Forty percent of the hundreds of serious crimes committed in 11 federal Job Corps centers last year weren’t reported to law enforcement authorities, and for the eighth consecutive year, officials in the facilities often failed to let anybody above them know about significant incidents, a government watchdog said Tuesday.
“Eleven centers we reviewed did not contact law enforcement for 140 (40 percent) of the 348 potentially serious criminal misconduct incidents logged by Job Corps,” the Department of Labor (DOL) Inspector General (IG) said.
“Twelve centers did not report numerous significant incidents to Job Corps, and misclassified many of the significant incidents they did report to Job Corps. Furthermore, 41 (32 percent) of 129 centers and satellites did not establish cooperative agreements with law enforcement organizations.”
Even where centers did link up with federal, state and local law enforcement agencies, none of them did so as required, the IG said.
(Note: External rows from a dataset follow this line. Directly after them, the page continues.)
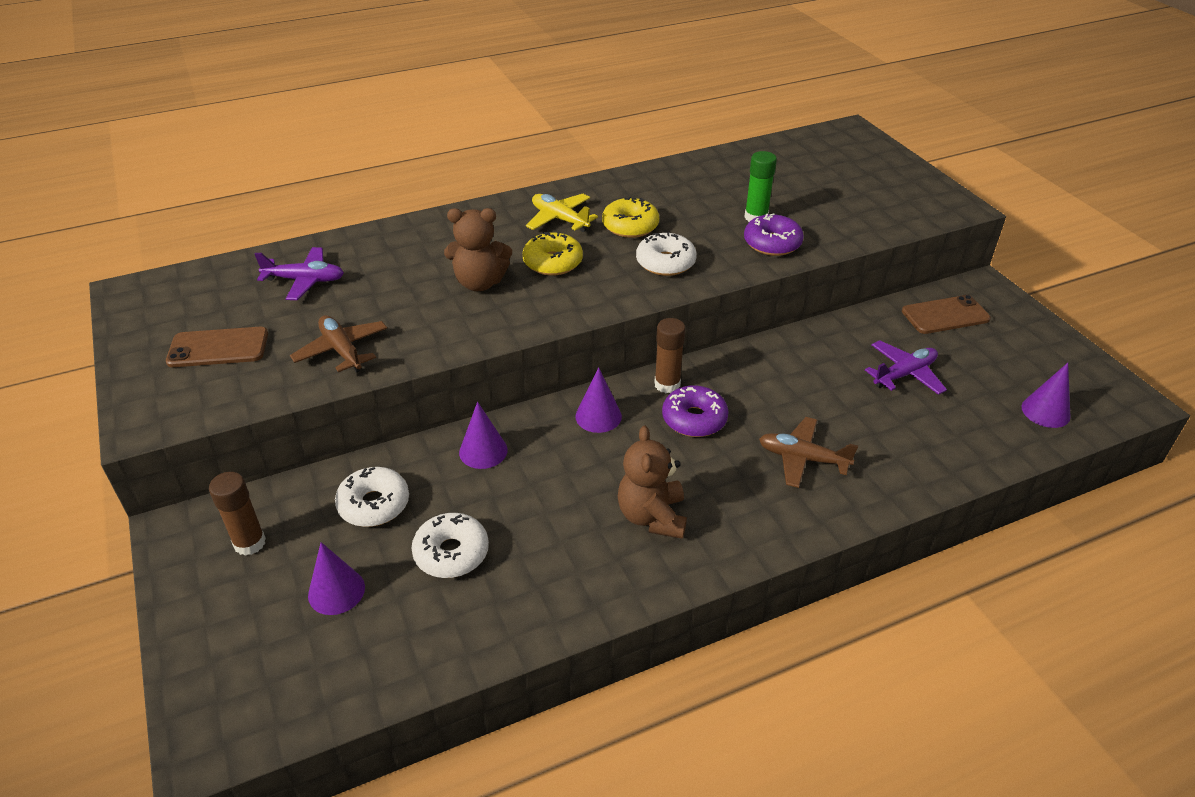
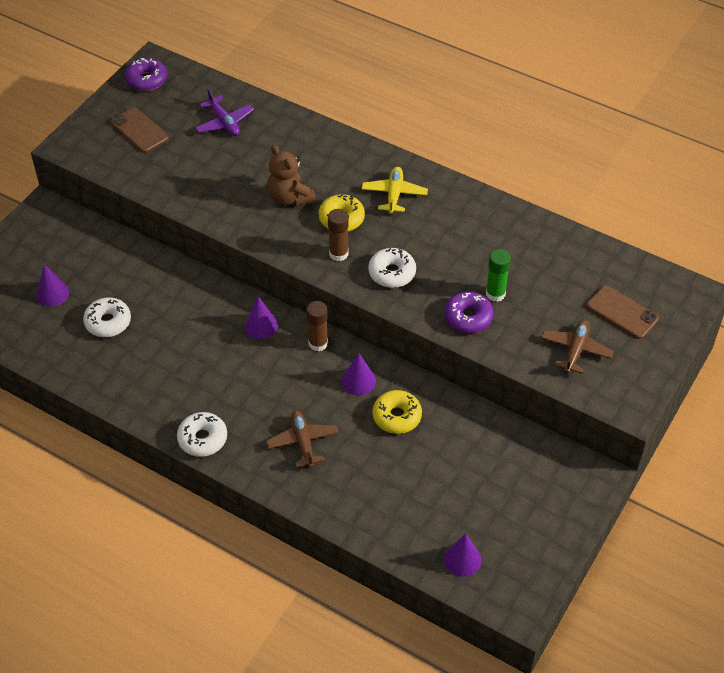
camera: 55 degrees right, 10 degrees up
(250, 543) = (56, 241): brown glue stick -> brown glue stick (338, 253)
(342, 350) = (178, 179): brown plane -> brown plane (575, 350)
(374, 504) = (116, 270): white donut -> white donut (202, 439)
(483, 451) = (190, 290): purple cone -> purple cone (358, 381)
(630, 226) = (419, 233): yellow donut -> yellow donut (397, 416)
(652, 516) = (198, 393): brown teddy bear -> none
(694, 419) = (296, 372): purple donut -> purple donut (146, 80)
(904, 374) = (437, 464): purple plane -> none
(945, 315) = (533, 464): brown phone -> brown phone (622, 312)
The DOL IG has been reporting such problems since 2009.
The Job Corps is a $1.2 billion Great Society era anti-poverty program intended to provide education and employment training for disadvantaged individuals between the ages of 16 and 24. The program has been a perennial target of critics who claim such government efforts almost never work as promised and often waste billions of tax dollars.
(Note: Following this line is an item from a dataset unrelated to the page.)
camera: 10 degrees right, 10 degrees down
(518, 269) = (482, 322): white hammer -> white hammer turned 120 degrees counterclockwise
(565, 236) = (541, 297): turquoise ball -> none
Auditors assessing the Job Corps centers also found “inadequate and unmonitored closed circuit television (CCTV) systems, security staff shortages, and compromised perimeters.” Even though, a fourth of all Job Corps centers have physical security efforts in place, officials don’t share best practices program-wide.
President Donald Trump’s 2017 budget recommendations to Congress supports cutting the Job Corps but doesn’t specify an amount of funding to be eliminated or a number of the 130 facilities be shuttered. Former President Barack Obama froze the program’s budget in 2011 after the IG found officials had exceeded congressionally authorized spending levels.